Problem to solve: Reproduce every line of source text in the material below verbatim, leaving out the pictures.

Segment Open

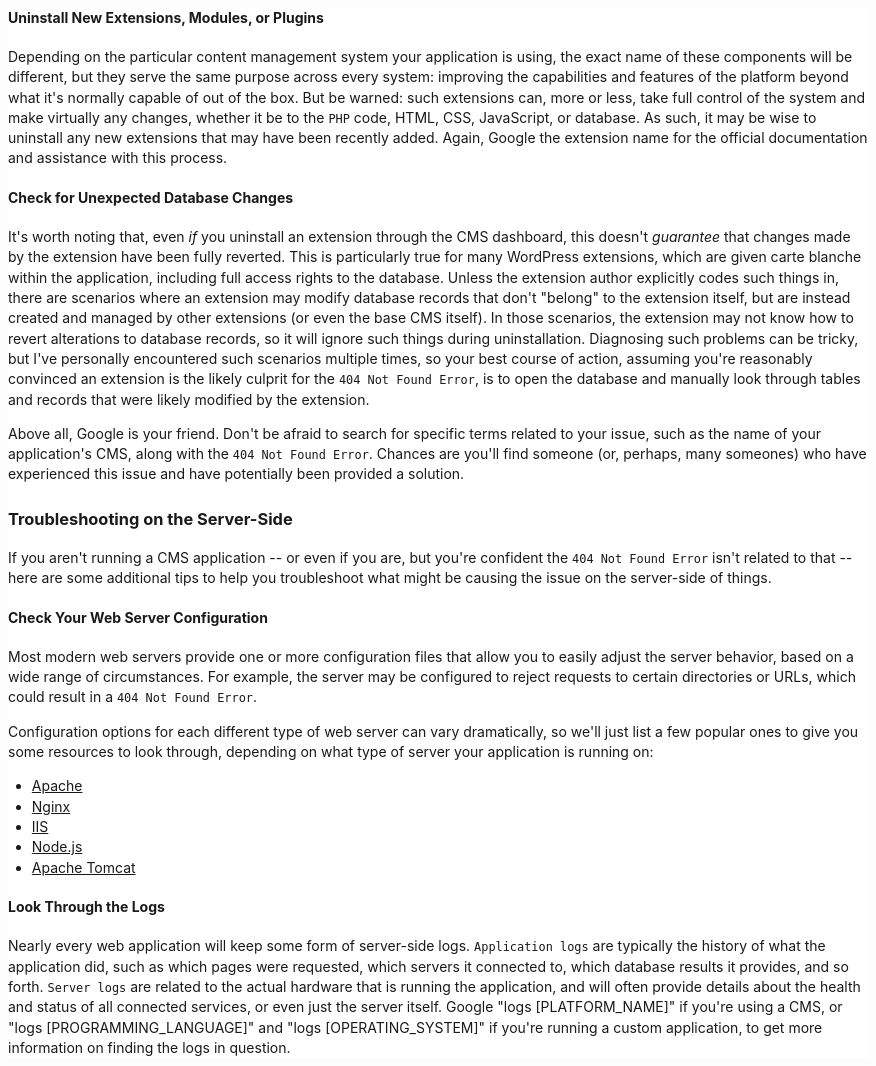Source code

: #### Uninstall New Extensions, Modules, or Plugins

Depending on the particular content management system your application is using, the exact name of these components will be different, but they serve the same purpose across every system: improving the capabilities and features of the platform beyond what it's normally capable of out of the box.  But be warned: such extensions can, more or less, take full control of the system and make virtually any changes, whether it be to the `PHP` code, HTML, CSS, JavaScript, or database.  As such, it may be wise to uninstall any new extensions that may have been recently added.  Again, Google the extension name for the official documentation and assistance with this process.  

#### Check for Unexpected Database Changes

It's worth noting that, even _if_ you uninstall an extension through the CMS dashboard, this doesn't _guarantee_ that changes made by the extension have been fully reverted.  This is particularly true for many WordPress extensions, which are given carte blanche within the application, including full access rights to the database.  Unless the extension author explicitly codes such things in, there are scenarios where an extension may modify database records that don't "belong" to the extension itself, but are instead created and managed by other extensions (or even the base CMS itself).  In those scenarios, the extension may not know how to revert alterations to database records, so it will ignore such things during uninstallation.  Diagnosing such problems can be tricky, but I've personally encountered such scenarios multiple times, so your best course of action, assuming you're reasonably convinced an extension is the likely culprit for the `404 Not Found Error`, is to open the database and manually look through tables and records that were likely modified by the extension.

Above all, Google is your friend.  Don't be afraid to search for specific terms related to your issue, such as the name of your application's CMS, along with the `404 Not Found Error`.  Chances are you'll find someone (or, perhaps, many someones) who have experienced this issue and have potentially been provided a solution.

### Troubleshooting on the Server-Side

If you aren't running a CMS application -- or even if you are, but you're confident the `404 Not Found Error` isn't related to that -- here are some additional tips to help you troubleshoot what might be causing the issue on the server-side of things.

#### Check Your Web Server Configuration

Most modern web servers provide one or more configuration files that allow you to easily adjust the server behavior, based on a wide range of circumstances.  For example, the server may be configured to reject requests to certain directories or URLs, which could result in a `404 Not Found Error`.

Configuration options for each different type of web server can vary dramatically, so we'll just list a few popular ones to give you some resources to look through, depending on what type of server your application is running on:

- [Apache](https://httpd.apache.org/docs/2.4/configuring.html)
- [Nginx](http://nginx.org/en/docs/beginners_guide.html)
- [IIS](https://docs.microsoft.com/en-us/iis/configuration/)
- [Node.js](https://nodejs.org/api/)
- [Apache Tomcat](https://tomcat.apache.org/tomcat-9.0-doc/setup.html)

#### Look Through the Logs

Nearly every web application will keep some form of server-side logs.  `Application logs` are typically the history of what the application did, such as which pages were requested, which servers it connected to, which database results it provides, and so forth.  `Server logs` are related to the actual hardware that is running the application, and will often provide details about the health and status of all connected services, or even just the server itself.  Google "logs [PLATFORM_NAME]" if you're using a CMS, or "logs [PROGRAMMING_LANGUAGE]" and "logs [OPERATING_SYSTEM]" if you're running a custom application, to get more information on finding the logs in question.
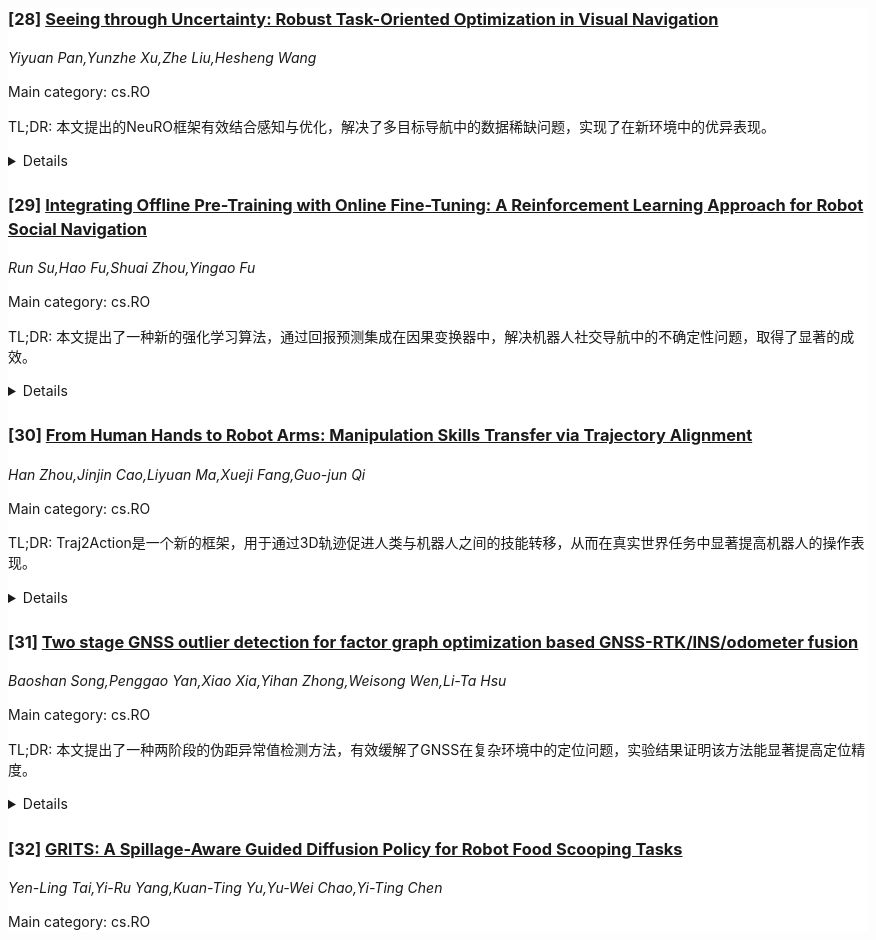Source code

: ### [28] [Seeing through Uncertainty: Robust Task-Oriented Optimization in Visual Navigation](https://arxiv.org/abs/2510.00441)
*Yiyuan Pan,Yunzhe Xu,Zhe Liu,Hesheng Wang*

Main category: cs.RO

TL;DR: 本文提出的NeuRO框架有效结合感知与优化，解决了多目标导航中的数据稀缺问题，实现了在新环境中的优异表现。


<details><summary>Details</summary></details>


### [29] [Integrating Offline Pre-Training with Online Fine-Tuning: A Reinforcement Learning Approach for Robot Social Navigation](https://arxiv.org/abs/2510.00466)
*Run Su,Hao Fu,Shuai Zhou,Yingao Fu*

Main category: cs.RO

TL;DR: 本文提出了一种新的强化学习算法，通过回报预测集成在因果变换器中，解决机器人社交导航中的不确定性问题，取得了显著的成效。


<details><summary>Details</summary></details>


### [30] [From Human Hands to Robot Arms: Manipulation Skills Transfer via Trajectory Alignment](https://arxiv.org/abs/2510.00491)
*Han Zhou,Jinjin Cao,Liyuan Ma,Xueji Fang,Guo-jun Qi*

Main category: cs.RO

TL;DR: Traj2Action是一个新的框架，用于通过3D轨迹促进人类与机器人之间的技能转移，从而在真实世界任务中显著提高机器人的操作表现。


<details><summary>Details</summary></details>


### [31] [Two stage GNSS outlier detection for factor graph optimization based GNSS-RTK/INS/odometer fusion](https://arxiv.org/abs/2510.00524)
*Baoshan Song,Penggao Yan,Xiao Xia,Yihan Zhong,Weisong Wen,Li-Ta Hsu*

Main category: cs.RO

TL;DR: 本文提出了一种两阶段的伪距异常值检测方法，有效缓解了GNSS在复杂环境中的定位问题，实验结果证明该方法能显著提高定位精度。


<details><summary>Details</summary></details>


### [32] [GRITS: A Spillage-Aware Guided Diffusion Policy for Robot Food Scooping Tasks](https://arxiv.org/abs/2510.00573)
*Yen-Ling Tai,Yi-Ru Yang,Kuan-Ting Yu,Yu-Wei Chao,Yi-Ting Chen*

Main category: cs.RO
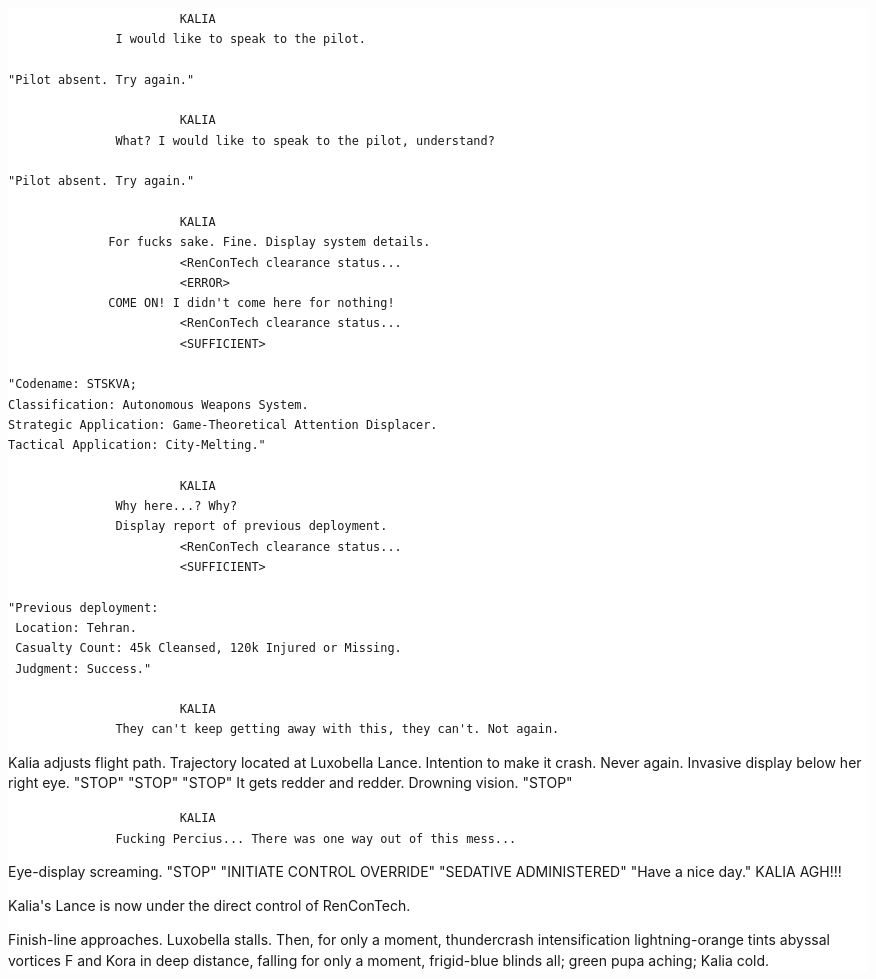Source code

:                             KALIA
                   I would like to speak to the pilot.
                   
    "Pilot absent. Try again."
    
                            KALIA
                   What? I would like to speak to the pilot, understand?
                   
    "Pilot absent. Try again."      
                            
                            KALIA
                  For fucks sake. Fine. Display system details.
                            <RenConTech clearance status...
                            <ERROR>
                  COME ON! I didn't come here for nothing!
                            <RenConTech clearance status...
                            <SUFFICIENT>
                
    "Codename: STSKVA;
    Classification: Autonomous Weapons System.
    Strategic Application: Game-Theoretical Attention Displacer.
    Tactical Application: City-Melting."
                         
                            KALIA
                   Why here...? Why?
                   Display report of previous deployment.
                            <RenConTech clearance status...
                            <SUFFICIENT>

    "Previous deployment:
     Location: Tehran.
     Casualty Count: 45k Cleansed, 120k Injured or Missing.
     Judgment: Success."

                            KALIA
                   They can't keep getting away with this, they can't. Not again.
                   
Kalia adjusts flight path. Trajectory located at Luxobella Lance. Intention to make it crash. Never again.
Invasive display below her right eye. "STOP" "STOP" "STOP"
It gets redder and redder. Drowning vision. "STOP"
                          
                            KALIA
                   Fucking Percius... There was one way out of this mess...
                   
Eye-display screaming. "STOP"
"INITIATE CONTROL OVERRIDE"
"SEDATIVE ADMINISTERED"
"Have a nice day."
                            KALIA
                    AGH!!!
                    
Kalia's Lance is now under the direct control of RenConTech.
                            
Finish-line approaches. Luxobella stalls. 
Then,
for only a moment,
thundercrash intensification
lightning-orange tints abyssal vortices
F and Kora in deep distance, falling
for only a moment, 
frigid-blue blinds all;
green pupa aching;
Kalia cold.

Segment Closed

Solution to this problem:
Source code

: #### Uninstall New Extensions, Modules, or Plugins

Depending on the particular content management system your application is using, the exact name of these components will be different, but they serve the same purpose across every system: improving the capabilities and features of the platform beyond what it's normally capable of out of the box.  But be warned: such extensions can, more or less, take full control of the system and make virtually any changes, whether it be to the `PHP` code, HTML, CSS, JavaScript, or database.  As such, it may be wise to uninstall any new extensions that may have been recently added.  Again, Google the extension name for the official documentation and assistance with this process.  

#### Check for Unexpected Database Changes

It's worth noting that, even _if_ you uninstall an extension through the CMS dashboard, this doesn't _guarantee_ that changes made by the extension have been fully reverted.  This is particularly true for many WordPress extensions, which are given carte blanche within the application, including full access rights to the database.  Unless the extension author explicitly codes such things in, there are scenarios where an extension may modify database records that don't "belong" to the extension itself, but are instead created and managed by other extensions (or even the base CMS itself).  In those scenarios, the extension may not know how to revert alterations to database records, so it will ignore such things during uninstallation.  Diagnosing such problems can be tricky, but I've personally encountered such scenarios multiple times, so your best course of action, assuming you're reasonably convinced an extension is the likely culprit for the `404 Not Found Error`, is to open the database and manually look through tables and records that were likely modified by the extension.

Above all, Google is your friend.  Don't be afraid to search for specific terms related to your issue, such as the name of your application's CMS, along with the `404 Not Found Error`.  Chances are you'll find someone (or, perhaps, many someones) who have experienced this issue and have potentially been provided a solution.

### Troubleshooting on the Server-Side

If you aren't running a CMS application -- or even if you are, but you're confident the `404 Not Found Error` isn't related to that -- here are some additional tips to help you troubleshoot what might be causing the issue on the server-side of things.

#### Check Your Web Server Configuration

Most modern web servers provide one or more configuration files that allow you to easily adjust the server behavior, based on a wide range of circumstances.  For example, the server may be configured to reject requests to certain directories or URLs, which could result in a `404 Not Found Error`.

Configuration options for each different type of web server can vary dramatically, so we'll just list a few popular ones to give you some resources to look through, depending on what type of server your application is running on:

- [Apache](https://httpd.apache.org/docs/2.4/configuring.html)
- [Nginx](http://nginx.org/en/docs/beginners_guide.html)
- [IIS](https://docs.microsoft.com/en-us/iis/configuration/)
- [Node.js](https://nodejs.org/api/)
- [Apache Tomcat](https://tomcat.apache.org/tomcat-9.0-doc/setup.html)

#### Look Through the Logs

Nearly every web application will keep some form of server-side logs.  `Application logs` are typically the history of what the application did, such as which pages were requested, which servers it connected to, which database results it provides, and so forth.  `Server logs` are related to the actual hardware that is running the application, and will often provide details about the health and status of all connected services, or even just the server itself.  Google "logs [PLATFORM_NAME]" if you're using a CMS, or "logs [PROGRAMMING_LANGUAGE]" and "logs [OPERATING_SYSTEM]" if you're running a custom application, to get more information on finding the logs in question.
Source code

: ### [28] [Seeing through Uncertainty: Robust Task-Oriented Optimization in Visual Navigation](https://arxiv.org/abs/2510.00441)
*Yiyuan Pan,Yunzhe Xu,Zhe Liu,Hesheng Wang*

Main category: cs.RO

TL;DR: 本文提出的NeuRO框架有效结合感知与优化，解决了多目标导航中的数据稀缺问题，实现了在新环境中的优异表现。


<details><summary>Details</summary></details>


### [29] [Integrating Offline Pre-Training with Online Fine-Tuning: A Reinforcement Learning Approach for Robot Social Navigation](https://arxiv.org/abs/2510.00466)
*Run Su,Hao Fu,Shuai Zhou,Yingao Fu*

Main category: cs.RO

TL;DR: 本文提出了一种新的强化学习算法，通过回报预测集成在因果变换器中，解决机器人社交导航中的不确定性问题，取得了显著的成效。


<details><summary>Details</summary></details>


### [30] [From Human Hands to Robot Arms: Manipulation Skills Transfer via Trajectory Alignment](https://arxiv.org/abs/2510.00491)
*Han Zhou,Jinjin Cao,Liyuan Ma,Xueji Fang,Guo-jun Qi*

Main category: cs.RO

TL;DR: Traj2Action是一个新的框架，用于通过3D轨迹促进人类与机器人之间的技能转移，从而在真实世界任务中显著提高机器人的操作表现。


<details><summary>Details</summary></details>


### [31] [Two stage GNSS outlier detection for factor graph optimization based GNSS-RTK/INS/odometer fusion](https://arxiv.org/abs/2510.00524)
*Baoshan Song,Penggao Yan,Xiao Xia,Yihan Zhong,Weisong Wen,Li-Ta Hsu*

Main category: cs.RO

TL;DR: 本文提出了一种两阶段的伪距异常值检测方法，有效缓解了GNSS在复杂环境中的定位问题，实验结果证明该方法能显著提高定位精度。


<details><summary>Details</summary></details>


### [32] [GRITS: A Spillage-Aware Guided Diffusion Policy for Robot Food Scooping Tasks](https://arxiv.org/abs/2510.00573)
*Yen-Ling Tai,Yi-Ru Yang,Kuan-Ting Yu,Yu-Wei Chao,Yi-Ting Chen*

Main category: cs.RO
Source code

:                             KALIA
                   I would like to speak to the pilot.
                   
    "Pilot absent. Try again."
    
                            KALIA
                   What? I would like to speak to the pilot, understand?
                   
    "Pilot absent. Try again."      
                            
                            KALIA
                  For fucks sake. Fine. Display system details.
                            <RenConTech clearance status...
                            <ERROR>
                  COME ON! I didn't come here for nothing!
                            <RenConTech clearance status...
                            <SUFFICIENT>
                
    "Codename: STSKVA;
    Classification: Autonomous Weapons System.
    Strategic Application: Game-Theoretical Attention Displacer.
    Tactical Application: City-Melting."
                         
                            KALIA
                   Why here...? Why?
                   Display report of previous deployment.
                            <RenConTech clearance status...
                            <SUFFICIENT>

    "Previous deployment:
     Location: Tehran.
     Casualty Count: 45k Cleansed, 120k Injured or Missing.
     Judgment: Success."

                            KALIA
                   They can't keep getting away with this, they can't. Not again.
                   
Kalia adjusts flight path. Trajectory located at Luxobella Lance. Intention to make it crash. Never again.
Invasive display below her right eye. "STOP" "STOP" "STOP"
It gets redder and redder. Drowning vision. "STOP"
                          
                            KALIA
                   Fucking Percius... There was one way out of this mess...
                   
Eye-display screaming. "STOP"
"INITIATE CONTROL OVERRIDE"
"SEDATIVE ADMINISTERED"
"Have a nice day."
                            KALIA
                    AGH!!!
                    
Kalia's Lance is now under the direct control of RenConTech.
                            
Finish-line approaches. Luxobella stalls. 
Then,
for only a moment,
thundercrash intensification
lightning-orange tints abyssal vortices
F and Kora in deep distance, falling
for only a moment, 
frigid-blue blinds all;
green pupa aching;
Kalia cold.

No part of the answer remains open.